[Saved entries]
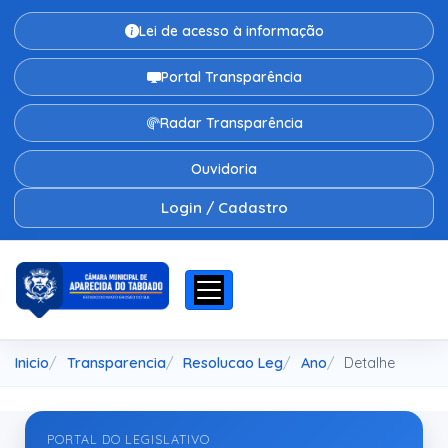
Lei de acesso à informação
Portal Transparência
Radar Transparência
Ouvidoria
Login / Cadastro
Inicio
Transparencia
Resolucao Leg
Ano
Detalhe
PORTAL DO LEGISLATIVO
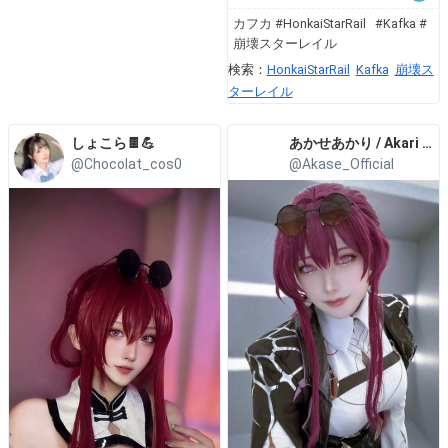
カフカ #HonkaiStarRail #Kafka #
崩壊スターレイル
検索：
HonkaiStarRail
Kafka
崩壊ス
ターレイル
しょこら🍫💪
あかせあかり / Akari Akase
@Chocolat_cos0
@Akase_Official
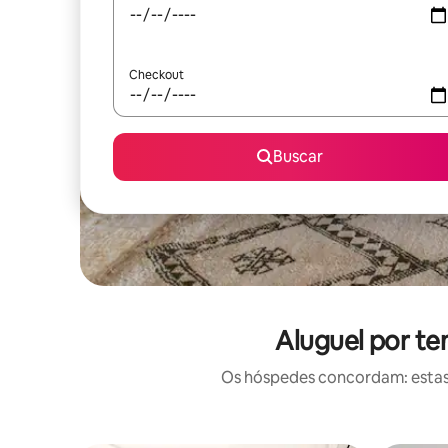
Checkout
Buscar
Aluguel por t
Os hóspedes concordam: estas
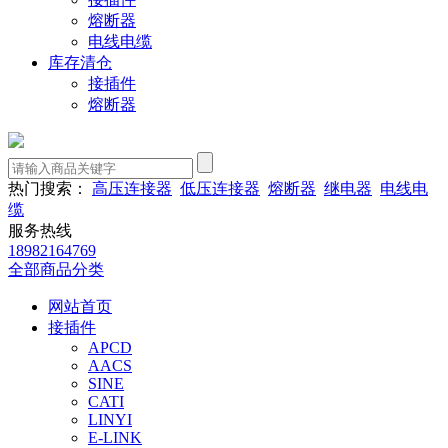
熔断器
电线电缆
库存清仓
接插件
熔断器
热门搜索：
高压连接器
低压连接器
熔断器
继电器
电线电
缆
服务热线
18982164769
全部商品分类
网站首页
接插件
APCD
AACS
SINE
CATI
LINYI
E-LINK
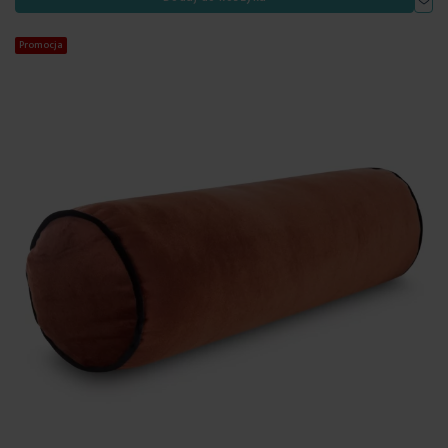
Promocja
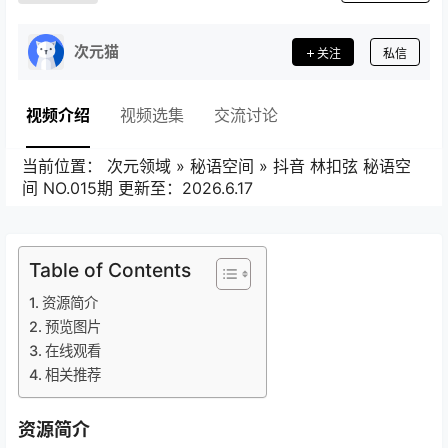
次元猫
关注
私信
视频介绍
视频选集
交流讨论
当前位置：
次元领域
»
秘语空间
»
抖音 林扣弦 秘语空
间 NO.015期 更新至：2026.6.17
Table of Contents
资源简介
预览图片
在线观看
相关推荐
资源简介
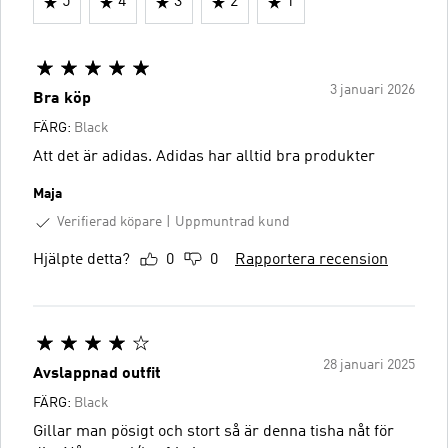
5
4
3
2
1
3 januari 2026
Bra köp
FÄRG:
Black
Att det är adidas. Adidas har alltid bra produkter
Maja
Verifierad köpare
Uppmuntrad kund
Hjälpte detta?
0
0
Rapportera recension
28 januari 2025
Avslappnad outfit
FÄRG:
Black
Gillar man pösigt och stort så är denna tisha nåt för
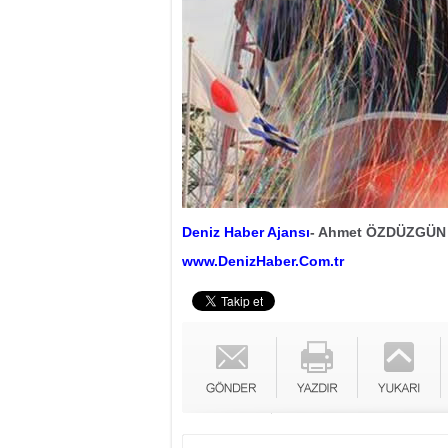
Deniz Haber Ajansı
- Ahmet ÖZDÜZGÜN
www.DenizHaber.Com.tr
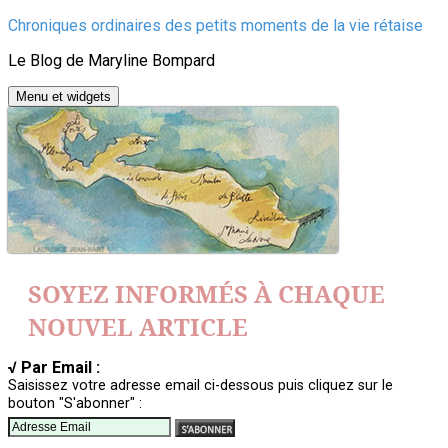
Aller
Chroniques ordinaires des petits moments de la vie rétaise
au
Le Blog de Maryline Bompard
contenu
Menu et widgets
SOYEZ INFORMÉS À CHAQUE
NOUVEL ARTICLE
√ Par Email :
Saisissez votre adresse email ci-dessous puis cliquez sur le
bouton "S'abonner" :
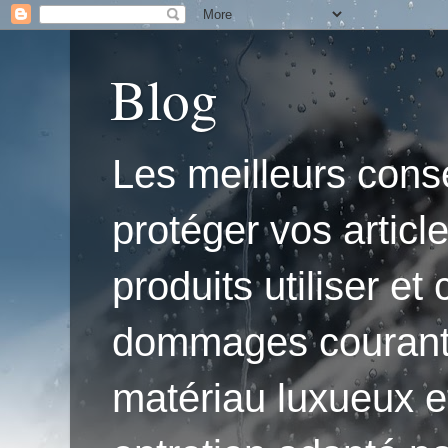
Blog
Les meilleurs conse
protéger vos articl
produits utiliser e
dommages courants.'
matériau luxueux e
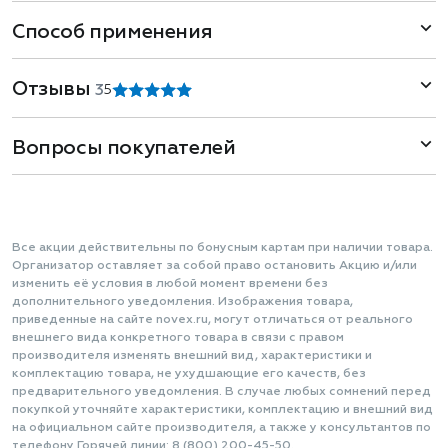
Способ применения
Отзывы
3
5
Вопросы покупателей
Все акции действительны по бонусным картам при наличии товара.
Организатор оставляет за собой право остановить Акцию и/или
изменить её условия в любой момент времени без
дополнительного уведомления. Изображения товара,
приведенные на сайте novex.ru, могут отличаться от реального
внешнего вида конкретного товара в связи с правом
производителя изменять внешний вид, характеристики и
комплектацию товара, не ухудшающие его качеств, без
предварительного уведомления. В случае любых сомнений перед
покупкой уточняйте характеристики, комплектацию и внешний вид
на официальном сайте производителя, а также у консультантов по
телефону Горячей линии: 8 (800) 200-45-50.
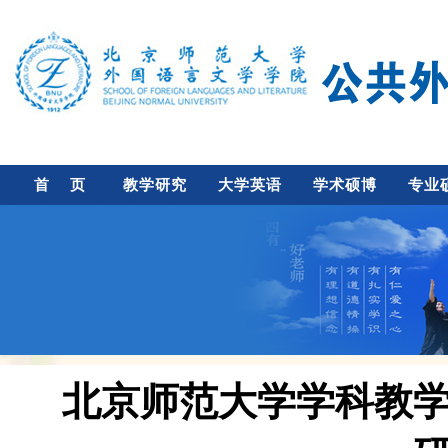
首 页
教学研究
大学英语
学术硕博
专业
北京师范大学学科教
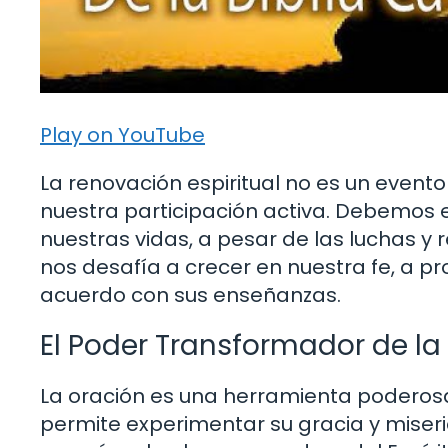
Play on YouTube
La renovación espiritual no es un evento
nuestra participación activa. Debemos 
nuestras vidas, a pesar de las luchas y
nos desafía a crecer en nuestra fe, a pr
acuerdo con sus enseñanzas.
El Poder Transformador de la
La oración es una herramienta poderosa
permite experimentar su gracia y miseric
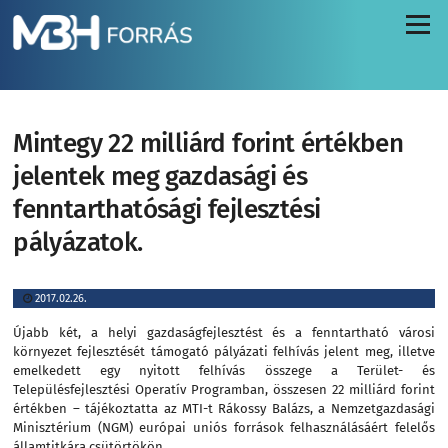
Menü
Mintegy 22 milliárd forint értékben
jelentek meg gazdasági és
fenntarthatósági fejlesztési
pályázatok.
2017.02.26.
Újabb két, a helyi gazdaságfejlesztést és a fenntartható városi
környezet fejlesztését támogató pályázati felhívás jelent meg, illetve
emelkedett egy nyitott felhívás összege a Terület- és
Településfejlesztési Operatív Programban, összesen 22 milliárd forint
értékben – tájékoztatta az MTI-t Rákossy Balázs, a Nemzetgazdasági
Minisztérium (NGM) európai uniós források felhasználásáért felelős
államtitkára csütörtökön.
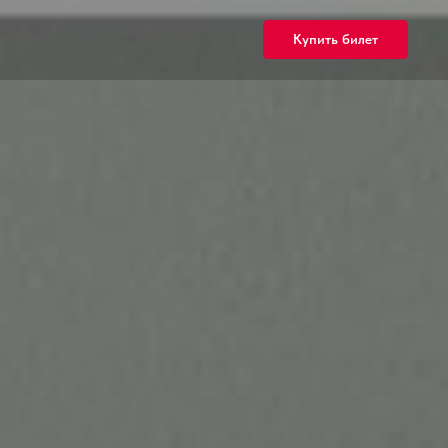
Купить билет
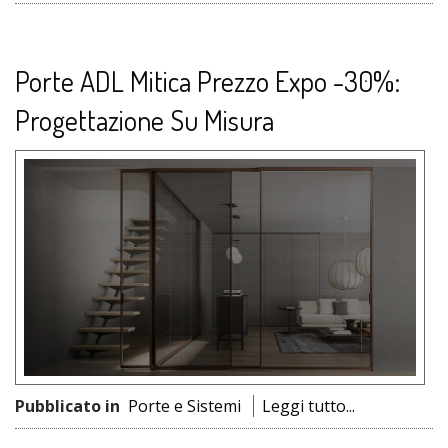
Porte ADL Mitica Prezzo Expo -30%:
Progettazione Su Misura
Pubblicato in
Porte e Sistemi
Leggi tutto...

§ The task: Quote the text of every item above word for word, leaving the pictures out of your answer.

§ Response for this exercise:
Lei de acesso à informação
Portal Transparência
Radar Transparência
Ouvidoria
Login / Cadastro
Inicio
Transparencia
Resolucao Leg
Ano
Detalhe
PORTAL DO LEGISLATIVO
カフカ #HonkaiStarRail #Kafka #
崩壊スターレイル
検索：
HonkaiStarRail
Kafka
崩壊ス
ターレイル
しょこら🍫💪
あかせあかり / Akari Akase
@Chocolat_cos0
@Akase_Official
Checkout
Buscar
Aluguel por t
Os hóspedes concordam: estas
熔断器
电线电缆
库存清仓
接插件
熔断器
热门搜索：
高压连接器
低压连接器
熔断器
继电器
电线电
缆
服务热线
18982164769
全部商品分类
网站首页
接插件
APCD
AACS
SINE
CATI
LINYI
E-LINK
Promocja
次元猫
关注
私信
视频介绍
视频选集
交流讨论
当前位置：
次元领域
»
秘语空间
»
抖音 林扣弦 秘语空
间 NO.015期 更新至：2026.6.17
Table of Contents
资源简介
预览图片
在线观看
相关推荐
资源简介
5
4
3
2
1
3 januari 2026
Bra köp
FÄRG:
Black
Att det är adidas. Adidas har alltid bra produkter
Maja
Verifierad köpare
Uppmuntrad kund
Hjälpte detta?
0
0
Rapportera recension
28 januari 2025
Avslappnad outfit
FÄRG:
Black
Gillar man pösigt och stort så är denna tisha nåt för
Deniz Haber Ajansı
- Ahmet ÖZDÜZGÜN
www.DenizHaber.Com.tr
Aller
Chroniques ordinaires des petits moments de la vie rétaise
au
Le Blog de Maryline Bompard
contenu
Menu et widgets
SOYEZ INFORMÉS À CHAQUE
NOUVEL ARTICLE
√ Par Email :
Saisissez votre adresse email ci-dessous puis cliquez sur le
bouton "S'abonner" :
Blog
Les meilleurs conse
protéger vos articl
produits utiliser e
dommages courants.'
matériau luxueux e
Способ применения
Отзывы
3
5
Вопросы покупателей
Все акции действительны по бонусным картам при наличии товара.
Организатор оставляет за собой право остановить Акцию и/или
изменить её условия в любой момент времени без
дополнительного уведомления. Изображения товара,
приведенные на сайте novex.ru, могут отличаться от реального
внешнего вида конкретного товара в связи с правом
производителя изменять внешний вид, характеристики и
комплектацию товара, не ухудшающие его качеств, без
предварительного уведомления. В случае любых сомнений перед
покупкой уточняйте характеристики, комплектацию и внешний вид
на официальном сайте производителя, а также у консультантов по
телефону Горячей линии: 8 (800) 200-45-50.
首 页
教学研究
大学英语
学术硕博
专业
北京师范大学学科教
Play on YouTube
La renovación espiritual no es un evento
nuestra participación activa. Debemos 
nuestras vidas, a pesar de las luchas y
nos desafía a crecer en nuestra fe, a pr
acuerdo con sus enseñanzas.
El Poder Transformador de la
La oración es una herramienta poderosa
permite experimentar su gracia y miseric
Menü
Mintegy 22 milliárd forint értékben
jelentek meg gazdasági és
fenntarthatósági fejlesztési
pályázatok.
2017.02.26.
Újabb két, a helyi gazdaságfejlesztést és a fenntartható városi
környezet fejlesztését támogató pályázati felhívás jelent meg, illetve
emelkedett egy nyitott felhívás összege a Terület- és
Településfejlesztési Operatív Programban, összesen 22 milliárd forint
értékben – tájékoztatta az MTI-t Rákossy Balázs, a Nemzetgazdasági
Minisztérium (NGM) európai uniós források felhasználásáért felelős
államtitkára csütörtökön.
Купить билет
Porte ADL Mitica Prezzo Expo -30%:
Progettazione Su Misura
Pubblicato in
Porte e Sistemi
Leggi tutto...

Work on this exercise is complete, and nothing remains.